Share
Regulación de vaporizadores ayudará a combatir tabaquismo: ProVapeo

Regulación de vaporizadores ayudará a combatir tabaquismo: ProVapeo

Por Luis Rodmun

Ante las 165 muertes diarias que ocurren, en promedio, en el país por enfermedades asociadas al tabaquismo, México debe avanzar en la regulación de vaporizadores como parte de una política pública para combatir el consumo de tabaco, pues está demostrado que ese tipo de dispositivos ayudan a revertir el tabaquismo, afirmó ProVapeo.

El presidente de la organización, Roberto Sussman Livosky, afirmó que los vaporizadores o cigarros electrónicos han demostrado representar una opción segura y confiable para todas aquellas personas que pretenden dejar el consumo de tabaco y muestra de ello es que autoridades británicas, con base a varios estudios, han impulsado esa alternativa.

“Es un instrumento que están usando los británicos a nivel gobierno para combatir el tabaquismo y les ha funcionado muy bien porque su porcentaje de fumadores bajó del del 20 al 15 por ciento en cinco años”, afirmó el especialista quien dejó en claro que “vapear no es fumar”.

La semana pasada, senadores del PRI presentaron una iniciativa de ley para regular la producción, publicidad y venta de cigarros electrónicos, para lo cual, consideran oportuno retomar las recomendaciones de la Organización Mundial de la Salud (OMS).

En ese sentido, Roberto Sussman Livosky, también investigador del Instituto de Ciencias Nucleares de la Universidad Autónoma de México (UNAM), enfatizó las cualidades que representan los cigarros electrónicos, pues afirmó que, de acuerdo con estudios realizados en el Reino Unido, esos dispositivos apenas generan el cinco por ciento del impacto que provocan los cigarros de tabaco, pues no generan combustión, a diferencia de los convencionales.

“Hay que enfatizar que en los electrónicos el riesgo es muchísimo menos; según el Ministerio de Salud del gobierno británico, el riesgo acumulado a largo plazo sería de cinco por ciento, es decir, si una persona deja el cigarro y utiliza el vaporizador, los riesgos que va a tener son del cinco por ciento de los que tendría si seguiría fumando y esa cifra los mismos británicos dicen que podría ser mucho menor”, explicó.

Al respecto, cabe mencionar que, de acuerdo con información de la Secretaría de Salud federal, en México alrededor de 60 mil personas fallecen al año (unas 165 por día), como consecuencia de enfermedades asociadas con el consumo de tabaco.

Por ello, el presidente de ProVapeo considera necesario que México avance en una regulación exclusiva para la venta y distribución de vaporizadores, es decir, distinta totalmente a la que aplica sobre los cigarros convenciones pues se tratan de dos artículos totalmente diferentes.

De esta manera, Roberto Sussman Livosky afirmó que la definición de un marco regulatorio para los vaporizadores abriría varias oportunidades para México: Por un lado, dijo que permitirá la venta de dispositivos confiables para combatir el tabaquismo y, por otro, revertir el vapeo de sustancias ilegales, lo cual ya dejó, por lo pronto, una primera muerte en San Luis Potosí.

Sobre este último punto, recordó que el deceso de un joven en San Luis Potosí (así como varios casos en Estados Unidos), respondió al vapeo de sustancias adquiridas en el mercado negro y no por uso de cigarros electrónicos como tal.

“La causa de todas estas enfermedades súbitas es un vapeo con componentes adulterados por el mercado negro, pues durante más de 10 años de uso de cigarros electrónicos en Europa y en Norteamérica nunca se habían reportado muertes súbitas por vapear”, afirmó.
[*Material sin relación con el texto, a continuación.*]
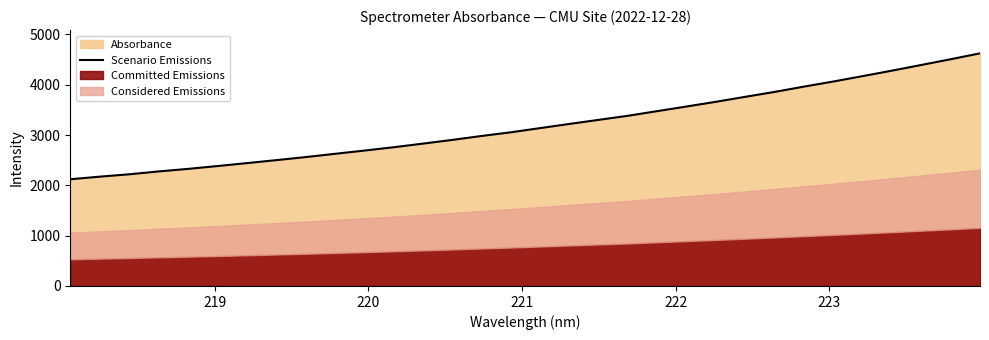

What is the highest value of the Scenario Emissions series?

4625.0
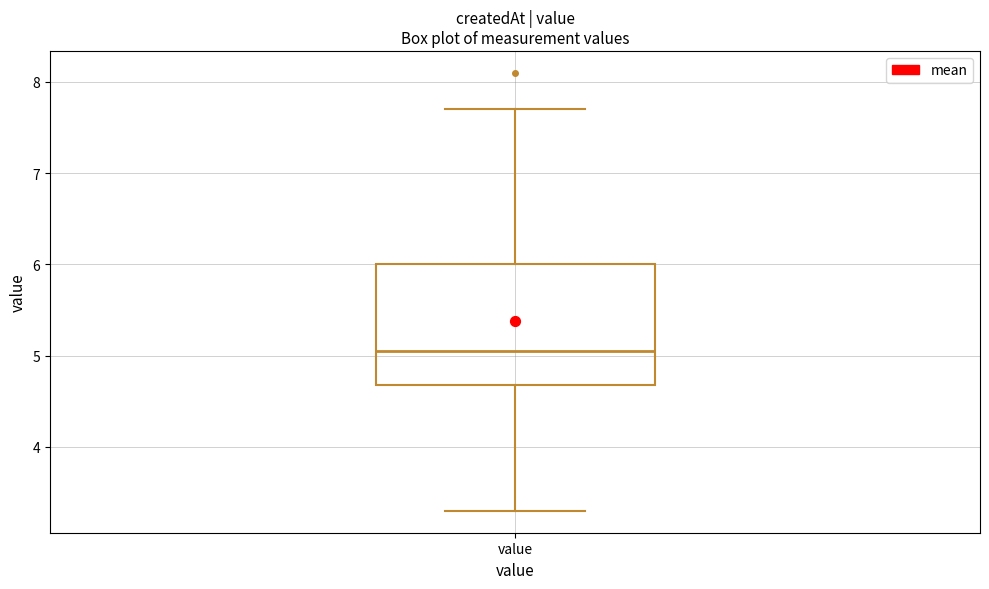

Where is the upper edge of the box for value on the y-axis? The values are not printed on the chart, so give them approximately, as read against the axis.

6.0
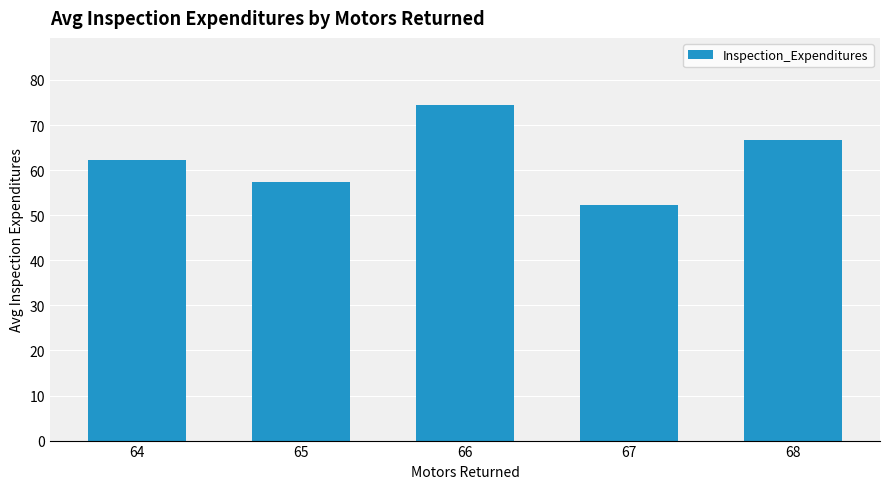

Are the bars horizontal?

No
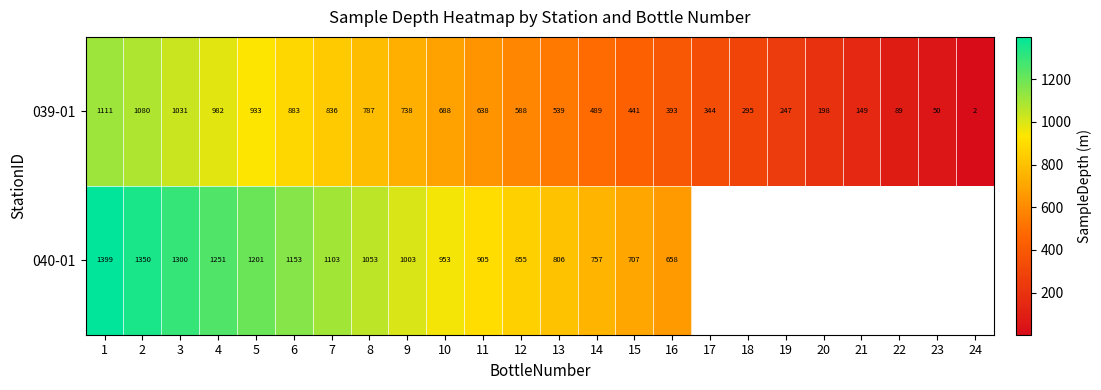

How many distinct data groups are displayed?

2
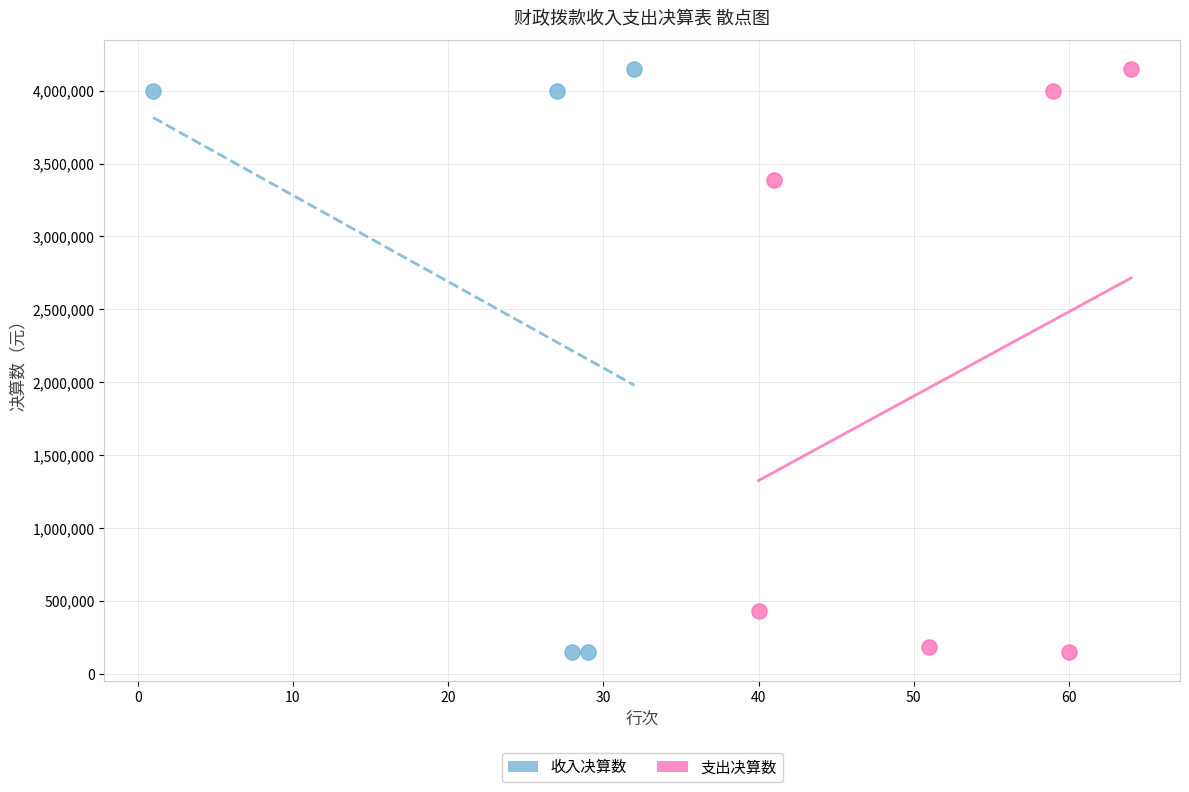

What are all the series names shown in the legend?

收入决算数, 支出决算数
Por lo anterior, el presidente de ProVapeo se pronunció a favor de lograr en México una regulación exclusiva para los vaporizadores y promover una extensa campaña de información precisa sobre dichos dispositivos.

“La información que puede salvar vidas es decir a los jóvenes es que no vapeen compuestos de marihuana que sean de procedencia ilegal; eso es lo que puede salvar vidas; decir que no vayan a vapear no sirve de nada porque es una información muy vaga y no sirve para nada y además no es realista de que millones de personas van a tirar sus dispositivos”; afirmó Roberto Sussman.